== Supplied material

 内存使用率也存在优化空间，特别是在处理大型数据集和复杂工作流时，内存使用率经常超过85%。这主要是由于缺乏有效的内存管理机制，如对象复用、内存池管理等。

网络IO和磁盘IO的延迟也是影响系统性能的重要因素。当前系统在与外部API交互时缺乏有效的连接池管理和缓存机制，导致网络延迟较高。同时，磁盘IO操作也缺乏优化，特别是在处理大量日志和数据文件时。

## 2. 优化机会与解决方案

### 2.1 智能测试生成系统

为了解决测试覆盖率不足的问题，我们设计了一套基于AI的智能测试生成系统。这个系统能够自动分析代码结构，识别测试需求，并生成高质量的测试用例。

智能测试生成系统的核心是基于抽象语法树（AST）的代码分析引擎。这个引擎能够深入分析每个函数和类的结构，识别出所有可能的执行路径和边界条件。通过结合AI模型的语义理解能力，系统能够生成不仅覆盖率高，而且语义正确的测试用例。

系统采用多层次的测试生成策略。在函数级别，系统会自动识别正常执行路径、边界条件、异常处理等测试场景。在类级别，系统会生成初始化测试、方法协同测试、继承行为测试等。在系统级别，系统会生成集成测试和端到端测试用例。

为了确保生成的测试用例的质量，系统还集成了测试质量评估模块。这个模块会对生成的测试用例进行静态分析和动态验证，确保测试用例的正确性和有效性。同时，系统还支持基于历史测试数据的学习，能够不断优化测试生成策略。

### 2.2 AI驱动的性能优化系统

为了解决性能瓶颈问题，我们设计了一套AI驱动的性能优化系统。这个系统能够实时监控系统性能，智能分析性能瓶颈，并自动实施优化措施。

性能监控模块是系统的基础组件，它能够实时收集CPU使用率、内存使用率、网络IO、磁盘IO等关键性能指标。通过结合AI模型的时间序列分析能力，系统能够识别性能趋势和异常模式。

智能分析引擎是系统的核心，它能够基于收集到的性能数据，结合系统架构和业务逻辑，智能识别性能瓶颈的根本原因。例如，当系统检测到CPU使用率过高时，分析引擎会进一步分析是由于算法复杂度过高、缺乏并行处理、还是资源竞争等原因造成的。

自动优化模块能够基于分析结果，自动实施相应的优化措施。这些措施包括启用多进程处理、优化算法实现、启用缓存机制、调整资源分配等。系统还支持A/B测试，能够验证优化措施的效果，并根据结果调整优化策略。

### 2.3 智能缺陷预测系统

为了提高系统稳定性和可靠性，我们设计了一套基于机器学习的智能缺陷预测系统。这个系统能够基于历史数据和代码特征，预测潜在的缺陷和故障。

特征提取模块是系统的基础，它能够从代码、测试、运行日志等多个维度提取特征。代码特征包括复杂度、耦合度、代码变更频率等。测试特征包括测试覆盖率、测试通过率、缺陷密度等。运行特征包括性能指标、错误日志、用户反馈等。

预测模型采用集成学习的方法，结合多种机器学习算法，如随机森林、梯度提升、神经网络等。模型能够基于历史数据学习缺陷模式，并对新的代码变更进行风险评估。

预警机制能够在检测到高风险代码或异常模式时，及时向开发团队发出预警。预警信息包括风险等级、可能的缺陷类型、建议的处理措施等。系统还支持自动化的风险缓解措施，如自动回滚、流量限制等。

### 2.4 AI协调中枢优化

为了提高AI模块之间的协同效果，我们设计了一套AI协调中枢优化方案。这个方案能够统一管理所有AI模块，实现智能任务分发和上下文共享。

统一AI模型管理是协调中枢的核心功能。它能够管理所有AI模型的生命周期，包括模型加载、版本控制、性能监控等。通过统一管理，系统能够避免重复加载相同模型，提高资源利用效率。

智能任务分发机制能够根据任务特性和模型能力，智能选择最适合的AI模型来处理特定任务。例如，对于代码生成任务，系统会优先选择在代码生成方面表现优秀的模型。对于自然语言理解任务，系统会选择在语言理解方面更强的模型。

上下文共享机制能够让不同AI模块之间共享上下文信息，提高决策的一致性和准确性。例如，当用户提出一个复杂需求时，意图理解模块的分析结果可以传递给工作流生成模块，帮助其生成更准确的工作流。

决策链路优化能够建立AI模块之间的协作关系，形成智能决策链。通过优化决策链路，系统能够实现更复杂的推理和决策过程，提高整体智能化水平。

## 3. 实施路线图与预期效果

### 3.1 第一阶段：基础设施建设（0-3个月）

====
== Supplied material

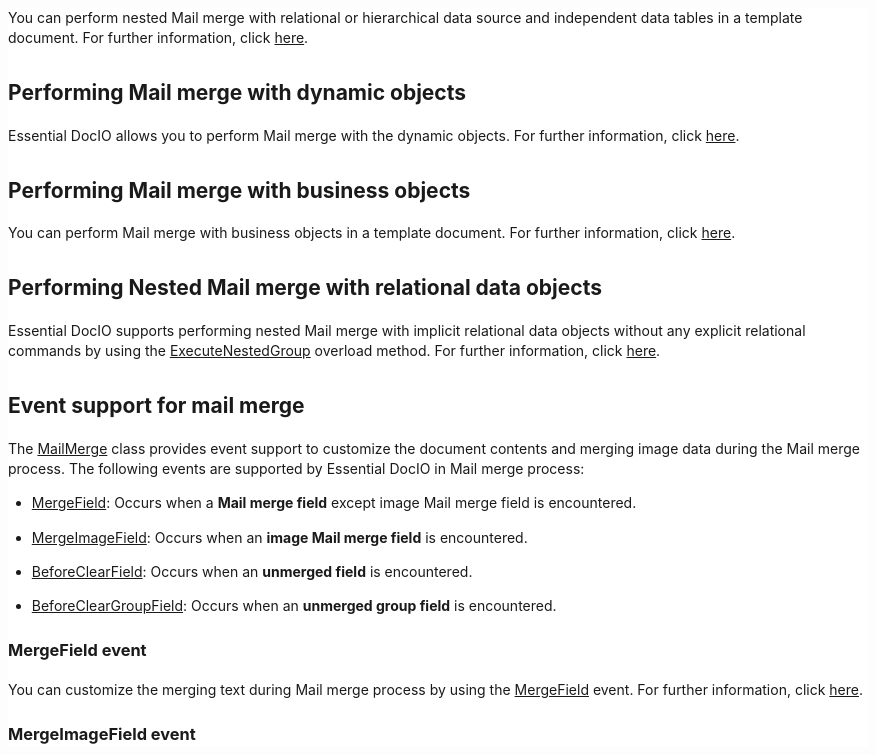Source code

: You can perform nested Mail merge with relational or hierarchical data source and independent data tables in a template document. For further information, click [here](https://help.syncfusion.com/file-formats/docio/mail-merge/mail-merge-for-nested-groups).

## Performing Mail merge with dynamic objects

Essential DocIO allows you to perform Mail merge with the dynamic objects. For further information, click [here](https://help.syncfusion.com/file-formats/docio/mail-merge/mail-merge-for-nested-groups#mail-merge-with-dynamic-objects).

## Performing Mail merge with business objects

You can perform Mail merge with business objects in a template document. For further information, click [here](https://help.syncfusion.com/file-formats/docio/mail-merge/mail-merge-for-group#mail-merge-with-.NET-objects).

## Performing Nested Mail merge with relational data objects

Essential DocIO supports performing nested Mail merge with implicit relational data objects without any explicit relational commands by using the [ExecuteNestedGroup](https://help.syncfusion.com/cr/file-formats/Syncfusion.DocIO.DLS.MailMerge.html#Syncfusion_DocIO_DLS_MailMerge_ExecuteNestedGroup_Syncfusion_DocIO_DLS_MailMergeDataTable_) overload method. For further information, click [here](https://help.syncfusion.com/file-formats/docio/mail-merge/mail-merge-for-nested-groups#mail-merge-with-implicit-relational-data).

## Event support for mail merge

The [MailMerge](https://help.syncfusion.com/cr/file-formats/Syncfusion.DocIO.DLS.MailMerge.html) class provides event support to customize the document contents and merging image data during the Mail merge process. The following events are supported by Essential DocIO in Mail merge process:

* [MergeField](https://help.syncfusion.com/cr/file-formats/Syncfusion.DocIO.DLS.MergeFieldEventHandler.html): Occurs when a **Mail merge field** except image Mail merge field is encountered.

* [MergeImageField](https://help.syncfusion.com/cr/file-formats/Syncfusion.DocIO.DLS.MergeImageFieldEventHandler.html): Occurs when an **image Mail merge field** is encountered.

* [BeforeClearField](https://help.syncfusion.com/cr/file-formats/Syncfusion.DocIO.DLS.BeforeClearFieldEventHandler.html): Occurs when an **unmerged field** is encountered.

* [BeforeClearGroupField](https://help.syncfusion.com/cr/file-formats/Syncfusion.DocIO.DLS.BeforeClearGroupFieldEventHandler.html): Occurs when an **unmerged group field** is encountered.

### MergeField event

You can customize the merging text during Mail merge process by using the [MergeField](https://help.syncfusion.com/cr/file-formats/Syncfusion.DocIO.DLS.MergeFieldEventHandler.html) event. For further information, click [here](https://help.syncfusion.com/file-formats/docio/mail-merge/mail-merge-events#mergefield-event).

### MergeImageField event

====

## What you are asked to do
Starting at the line containing "Source code" and ending with the line containing "## Performing Mail merge with business", rewrite these lines of the entries, changing "dynamic objects" to "anonymous objects" everywhere and leaving everything else as it is. Give only those lines, with the pictures left out.

## Task answer
Source code

: You can perform nested Mail merge with relational or hierarchical data source and independent data tables in a template document. For further information, click [here](https://help.syncfusion.com/file-formats/docio/mail-merge/mail-merge-for-nested-groups).

## Performing Mail merge with anonymous objects

Essential DocIO allows you to perform Mail merge with the anonymous objects. For further information, click [here](https://help.syncfusion.com/file-formats/docio/mail-merge/mail-merge-for-nested-groups#mail-merge-with-dynamic-objects).

## Performing Mail merge with business objects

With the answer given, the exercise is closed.